▶ _STATED PROBLEM_
Format every line of the data below as a JSON list of strings, one string per line, and omit any blank lines.

▶ _MATERIAL FOR THIS TASK_
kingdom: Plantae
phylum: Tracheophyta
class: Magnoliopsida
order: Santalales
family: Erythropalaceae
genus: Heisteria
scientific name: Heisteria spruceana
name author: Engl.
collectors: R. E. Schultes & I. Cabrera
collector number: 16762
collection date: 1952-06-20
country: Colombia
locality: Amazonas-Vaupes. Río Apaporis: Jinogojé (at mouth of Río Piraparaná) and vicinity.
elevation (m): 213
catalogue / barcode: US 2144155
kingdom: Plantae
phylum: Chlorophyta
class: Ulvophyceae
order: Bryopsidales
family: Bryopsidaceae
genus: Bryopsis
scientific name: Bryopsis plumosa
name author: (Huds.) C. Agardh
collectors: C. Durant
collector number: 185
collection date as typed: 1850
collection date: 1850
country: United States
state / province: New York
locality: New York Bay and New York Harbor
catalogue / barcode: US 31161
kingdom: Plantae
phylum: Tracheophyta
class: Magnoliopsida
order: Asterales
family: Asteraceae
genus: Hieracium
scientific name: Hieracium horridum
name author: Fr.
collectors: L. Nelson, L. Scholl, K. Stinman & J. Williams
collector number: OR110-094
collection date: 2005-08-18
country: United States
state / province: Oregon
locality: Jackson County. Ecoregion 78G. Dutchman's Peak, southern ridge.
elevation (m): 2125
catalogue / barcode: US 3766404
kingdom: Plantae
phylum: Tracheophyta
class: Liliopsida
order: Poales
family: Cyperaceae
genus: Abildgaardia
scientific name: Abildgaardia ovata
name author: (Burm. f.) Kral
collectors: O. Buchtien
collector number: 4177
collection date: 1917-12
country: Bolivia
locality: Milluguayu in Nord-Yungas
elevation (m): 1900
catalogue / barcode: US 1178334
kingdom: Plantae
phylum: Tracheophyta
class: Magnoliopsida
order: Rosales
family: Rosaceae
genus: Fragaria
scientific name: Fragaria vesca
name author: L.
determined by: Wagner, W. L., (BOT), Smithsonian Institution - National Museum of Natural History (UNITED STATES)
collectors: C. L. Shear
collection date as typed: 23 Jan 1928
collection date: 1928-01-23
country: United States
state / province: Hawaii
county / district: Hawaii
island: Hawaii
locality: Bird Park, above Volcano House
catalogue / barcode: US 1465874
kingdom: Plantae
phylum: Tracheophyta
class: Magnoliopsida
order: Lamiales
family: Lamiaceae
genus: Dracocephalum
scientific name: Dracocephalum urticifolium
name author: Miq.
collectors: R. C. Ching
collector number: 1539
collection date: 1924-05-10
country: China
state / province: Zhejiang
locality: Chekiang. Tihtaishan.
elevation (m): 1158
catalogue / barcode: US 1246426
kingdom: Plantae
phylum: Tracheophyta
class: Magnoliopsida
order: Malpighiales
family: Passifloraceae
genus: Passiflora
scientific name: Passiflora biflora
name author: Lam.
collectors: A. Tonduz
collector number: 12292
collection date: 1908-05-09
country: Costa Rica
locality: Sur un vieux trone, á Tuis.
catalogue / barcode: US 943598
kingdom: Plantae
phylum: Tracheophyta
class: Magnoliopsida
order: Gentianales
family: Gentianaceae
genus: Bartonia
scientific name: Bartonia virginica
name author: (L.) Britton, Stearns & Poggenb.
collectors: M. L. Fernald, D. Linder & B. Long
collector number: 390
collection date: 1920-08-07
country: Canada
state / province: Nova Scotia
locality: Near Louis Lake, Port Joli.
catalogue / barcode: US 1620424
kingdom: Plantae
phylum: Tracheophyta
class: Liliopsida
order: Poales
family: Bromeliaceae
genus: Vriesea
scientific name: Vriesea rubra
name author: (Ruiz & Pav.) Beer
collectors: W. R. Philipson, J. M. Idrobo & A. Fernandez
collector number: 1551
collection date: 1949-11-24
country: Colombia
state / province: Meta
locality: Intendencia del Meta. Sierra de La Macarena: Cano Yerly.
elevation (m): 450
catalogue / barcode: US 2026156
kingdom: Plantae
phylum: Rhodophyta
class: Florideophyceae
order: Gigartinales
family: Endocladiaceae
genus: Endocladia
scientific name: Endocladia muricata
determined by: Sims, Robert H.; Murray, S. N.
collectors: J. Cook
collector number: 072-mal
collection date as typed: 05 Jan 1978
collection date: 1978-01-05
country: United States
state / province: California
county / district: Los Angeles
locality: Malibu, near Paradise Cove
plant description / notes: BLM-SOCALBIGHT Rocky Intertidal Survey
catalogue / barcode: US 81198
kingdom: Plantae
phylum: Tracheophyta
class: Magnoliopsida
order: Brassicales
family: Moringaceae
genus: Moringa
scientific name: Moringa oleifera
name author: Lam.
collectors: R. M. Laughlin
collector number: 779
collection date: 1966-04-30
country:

▶ _FULL ANSWER_
[
  "kingdom: Plantae",
  "phylum: Tracheophyta",
  "class: Magnoliopsida",
  "order: Santalales",
  "family: Erythropalaceae",
  "genus: Heisteria",
  "scientific name: Heisteria spruceana",
  "name author: Engl.",
  "collectors: R. E. Schultes & I. Cabrera",
  "collector number: 16762",
  "collection date: 1952-06-20",
  "country: Colombia",
  "locality: Amazonas-Vaupes. Río Apaporis: Jinogojé (at mouth of Río Piraparaná) and vicinity.",
  "elevation (m): 213",
  "catalogue / barcode: US 2144155",
  "kingdom: Plantae",
  "phylum: Chlorophyta",
  "class: Ulvophyceae",
  "order: Bryopsidales",
  "family: Bryopsidaceae",
  "genus: Bryopsis",
  "scientific name: Bryopsis plumosa",
  "name author: (Huds.) C. Agardh",
  "collectors: C. Durant",
  "collector number: 185",
  "collection date as typed: 1850",
  "collection date: 1850",
  "country: United States",
  "state / province: New York",
  "locality: New York Bay and New York Harbor",
  "catalogue / barcode: US 31161",
  "kingdom: Plantae",
  "phylum: Tracheophyta",
  "class: Magnoliopsida",
  "order: Asterales",
  "family: Asteraceae",
  "genus: Hieracium",
  "scientific name: Hieracium horridum",
  "name author: Fr.",
  "collectors: L. Nelson, L. Scholl, K. Stinman & J. Williams",
  "collector number: OR110-094",
  "collection date: 2005-08-18",
  "country: United States",
  "state / province: Oregon",
  "locality: Jackson County. Ecoregion 78G. Dutchman's Peak, southern ridge.",
  "elevation (m): 2125",
  "catalogue / barcode: US 3766404",
  "kingdom: Plantae",
  "phylum: Tracheophyta",
  "class: Liliopsida",
  "order: Poales",
  "family: Cyperaceae",
  "genus: Abildgaardia",
  "scientific name: Abildgaardia ovata",
  "name author: (Burm. f.) Kral",
  "collectors: O. Buchtien",
  "collector number: 4177",
  "collection date: 1917-12",
  "country: Bolivia",
  "locality: Milluguayu in Nord-Yungas",
  "elevation (m): 1900",
  "catalogue / barcode: US 1178334",
  "kingdom: Plantae",
  "phylum: Tracheophyta",
  "class: Magnoliopsida",
  "order: Rosales",
  "family: Rosaceae",
  "genus: Fragaria",
  "scientific name: Fragaria vesca",
  "name author: L.",
  "determined by: Wagner, W. L., (BOT), Smithsonian Institution - National Museum of Natural History (UNITED STATES)",
  "collectors: C. L. Shear",
  "collection date as typed: 23 Jan 1928",
  "collection date: 1928-01-23",
  "country: United States",
  "state / province: Hawaii",
  "county / district: Hawaii",
  "island: Hawaii",
  "locality: Bird Park, above Volcano House",
  "catalogue / barcode: US 1465874",
  "kingdom: Plantae",
  "phylum: Tracheophyta",
  "class: Magnoliopsida",
  "order: Lamiales",
  "family: Lamiaceae",
  "genus: Dracocephalum",
  "scientific name: Dracocephalum urticifolium",
  "name author: Miq.",
  "collectors: R. C. Ching",
  "collector number: 1539",
  "collection date: 1924-05-10",
  "country: China",
  "state / province: Zhejiang",
  "locality: Chekiang. Tihtaishan.",
  "elevation (m): 1158",
  "catalogue / barcode: US 1246426",
  "kingdom: Plantae",
  "phylum: Tracheophyta",
  "class: Magnoliopsida",
  "order: Malpighiales",
  "family: Passifloraceae",
  "genus: Passiflora",
  "scientific name: Passiflora biflora",
  "name author: Lam.",
  "collectors: A. Tonduz",
  "collector number: 12292",
  "collection date: 1908-05-09",
  "country: Costa Rica",
  "locality: Sur un vieux trone, á Tuis.",
  "catalogue / barcode: US 943598",
  "kingdom: Plantae",
  "phylum: Tracheophyta",
  "class: Magnoliopsida",
  "order: Gentianales",
  "family: Gentianaceae",
  "genus: Bartonia",
  "scientific name: Bartonia virginica",
  "name author: (L.) Britton, Stearns & Poggenb.",
  "collectors: M. L. Fernald, D. Linder & B. Long",
  "collector number: 390",
  "collection date: 1920-08-07",
  "country: Canada",
  "state / province: Nova Scotia",
  "locality: Near Louis Lake, Port Joli.",
  "catalogue / barcode: US 1620424",
  "kingdom: Plantae",
  "phylum: Tracheophyta",
  "class: Liliopsida",
  "order: Poales",
  "family: Bromeliaceae",
  "genus: Vriesea",
  "scientific name: Vriesea rubra",
  "name author: (Ruiz & Pav.) Beer",
  "collectors: W. R. Philipson, J. M. Idrobo & A. Fernandez",
  "collector number: 1551",
  "collection date: 1949-11-24",
  "country: Colombia",
  "state / province: Meta",
  "locality: Intendencia del Meta. Sierra de La Macarena: Cano Yerly.",
  "elevation (m): 450",
  "catalogue / barcode: US 2026156",
  "kingdom: Plantae",
  "phylum: Rhodophyta",
  "class: Florideophyceae",
  "order: Gigartinales",
  "family: Endocladiaceae",
  "genus: Endocladia",
  "scientific name: Endocladia muricata",
  "determined by: Sims, Robert H.; Murray, S. N.",
  "collectors: J. Cook",
  "collector number: 072-mal",
  "collection date as typed: 05 Jan 1978",
  "collection date: 1978-01-05",
  "country: United States",
  "state / province: California",
  "county / district: Los Angeles",
  "locality: Malibu, near Paradise Cove",
  "plant description / notes: BLM-SOCALBIGHT Rocky Intertidal Survey",
  "catalogue / barcode: US 81198",
  "kingdom: Plantae",
  "phylum: Tracheophyta",
  "class: Magnoliopsida",
  "order: Brassicales",
  "family: Moringaceae",
  "genus: Moringa",
  "scientific name: Moringa oleifera",
  "name author: Lam.",
  "collectors: R. M. Laughlin",
  "collector number: 779",
  "collection date: 1966-04-30",
  "country:"
]